# Teks yang Diberikan

Langsung ke konten utama

Kisah Hadirnya Wartawan di Usmar Ismail Awards

Koran Harian Terbit milik PT Surya Kota Jaya (Grup Poskota) berpindah tangan ke pengelola baru pada tahun 2014. Seluruh awaknya termasuk saya, yang selama 20 tahun lebih bekerja di sana mendapat uang sangu. Pembelinya adalah politisi partai Gerindra.

Manajemen koran sore yang sempat booming di awal 1990 (saat perang Teluk) dan terbit sejak tahun 1972 itu, salahsatunya teman lama saya. Sejak ada kabar akan terjadi eksodus karyawan dan wartawan, dia sering nelpon dan chat di BBM (Blackberry Messanger).

Dia ikut sibuk ketika proses awal 'pindah gerbong', dan minta rujukan tentang siapa saja yang bisa diangkut ke gerbong baru. Saya dianggap paham soal Sumber Daya Manusia. Hihi..

Berceritalah saya, dan dia percaya. Sepertinya. Dia ngasih kode, ada peluang posisi jadi redaktur kalau saya mau ambil. Akhirnya, dia tidak pernah nelpon atau kirim BBM karena saya tidak merespon secara saksama dan dalam tempo yang sesingkatnya. Tapi, ocehan saya tentang siapa saja personel yang perlu diangkut, diterapkan.

***
Sementara itu, suasana Lantai 4 Gedung Pusat Perfilman Haji Usmar Ismail (PPHUI) di Jalan HR Rasuna Said, Jakarta Selatan seperti sarang hantu. Hanya 1,2,3 wartawan yang nongkrong di sana. Padahal ada kantor sekretariat organisasi wartawan bidang film di sana. Sangat mubazir.

# Soal yang Diberikan
Tulis ulang kata demi kata bagian tulisan tentang wartawan di Usmar Ismail Awards, mulai dari kata-kata yang memuat "Dia ikut sibuk" sampai dengan "perlu diangkut, diterapkan.".

Butir data
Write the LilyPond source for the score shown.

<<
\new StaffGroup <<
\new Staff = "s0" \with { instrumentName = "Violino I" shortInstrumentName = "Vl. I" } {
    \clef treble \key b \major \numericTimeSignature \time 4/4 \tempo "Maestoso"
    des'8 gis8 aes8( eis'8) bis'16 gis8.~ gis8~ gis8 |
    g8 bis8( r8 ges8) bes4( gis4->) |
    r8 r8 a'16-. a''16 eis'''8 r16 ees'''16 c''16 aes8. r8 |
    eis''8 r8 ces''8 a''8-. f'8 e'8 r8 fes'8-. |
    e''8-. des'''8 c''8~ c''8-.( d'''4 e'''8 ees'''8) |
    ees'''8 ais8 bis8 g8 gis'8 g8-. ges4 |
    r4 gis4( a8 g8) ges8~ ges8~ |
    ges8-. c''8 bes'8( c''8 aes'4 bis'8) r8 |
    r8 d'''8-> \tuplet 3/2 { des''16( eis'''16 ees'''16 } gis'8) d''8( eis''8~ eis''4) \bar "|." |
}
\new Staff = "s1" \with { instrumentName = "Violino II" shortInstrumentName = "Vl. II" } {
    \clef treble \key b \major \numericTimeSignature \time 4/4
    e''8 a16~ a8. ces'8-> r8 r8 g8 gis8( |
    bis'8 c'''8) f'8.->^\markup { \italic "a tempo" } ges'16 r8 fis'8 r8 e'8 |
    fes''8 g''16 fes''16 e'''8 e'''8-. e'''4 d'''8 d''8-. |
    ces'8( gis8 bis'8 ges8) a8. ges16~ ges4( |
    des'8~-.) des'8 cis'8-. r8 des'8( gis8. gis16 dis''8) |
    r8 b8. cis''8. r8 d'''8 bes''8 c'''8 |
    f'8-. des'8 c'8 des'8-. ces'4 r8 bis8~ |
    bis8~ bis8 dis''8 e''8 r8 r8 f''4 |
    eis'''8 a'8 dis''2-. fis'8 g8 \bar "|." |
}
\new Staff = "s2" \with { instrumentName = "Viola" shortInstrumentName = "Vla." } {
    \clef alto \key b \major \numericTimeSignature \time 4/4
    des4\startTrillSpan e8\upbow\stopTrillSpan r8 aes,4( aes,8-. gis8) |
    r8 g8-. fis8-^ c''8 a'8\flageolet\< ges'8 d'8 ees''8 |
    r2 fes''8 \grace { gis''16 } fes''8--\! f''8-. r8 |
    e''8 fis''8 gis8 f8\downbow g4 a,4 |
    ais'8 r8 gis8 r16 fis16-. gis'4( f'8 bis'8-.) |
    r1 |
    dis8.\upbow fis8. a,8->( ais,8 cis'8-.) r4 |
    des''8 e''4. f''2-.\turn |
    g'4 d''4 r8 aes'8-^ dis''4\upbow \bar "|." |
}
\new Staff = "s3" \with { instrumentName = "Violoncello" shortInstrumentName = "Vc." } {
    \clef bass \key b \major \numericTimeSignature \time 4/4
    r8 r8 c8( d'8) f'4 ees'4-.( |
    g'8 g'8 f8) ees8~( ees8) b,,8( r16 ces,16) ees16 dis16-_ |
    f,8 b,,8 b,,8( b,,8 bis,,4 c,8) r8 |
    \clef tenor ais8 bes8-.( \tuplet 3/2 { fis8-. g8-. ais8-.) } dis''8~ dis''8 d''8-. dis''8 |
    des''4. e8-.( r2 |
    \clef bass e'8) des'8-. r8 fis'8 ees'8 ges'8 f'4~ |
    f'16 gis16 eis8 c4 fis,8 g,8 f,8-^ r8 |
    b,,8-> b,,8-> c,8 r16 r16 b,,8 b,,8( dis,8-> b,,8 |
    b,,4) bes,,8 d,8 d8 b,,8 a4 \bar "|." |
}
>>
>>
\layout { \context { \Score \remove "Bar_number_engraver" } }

# Jawaban di Bawah
Dia ikut sibuk ketika proses awal 'pindah gerbong', dan minta rujukan tentang siapa saja yang bisa diangkut ke gerbong baru. Saya dianggap paham soal Sumber Daya Manusia. Hihi..

Berceritalah saya, dan dia percaya. Sepertinya. Dia ngasih kode, ada peluang posisi jadi redaktur kalau saya mau ambil. Akhirnya, dia tidak pernah nelpon atau kirim BBM karena saya tidak merespon secara saksama dan dalam tempo yang sesingkatnya. Tapi, ocehan saya tentang siapa saja personel yang perlu diangkut, diterapkan.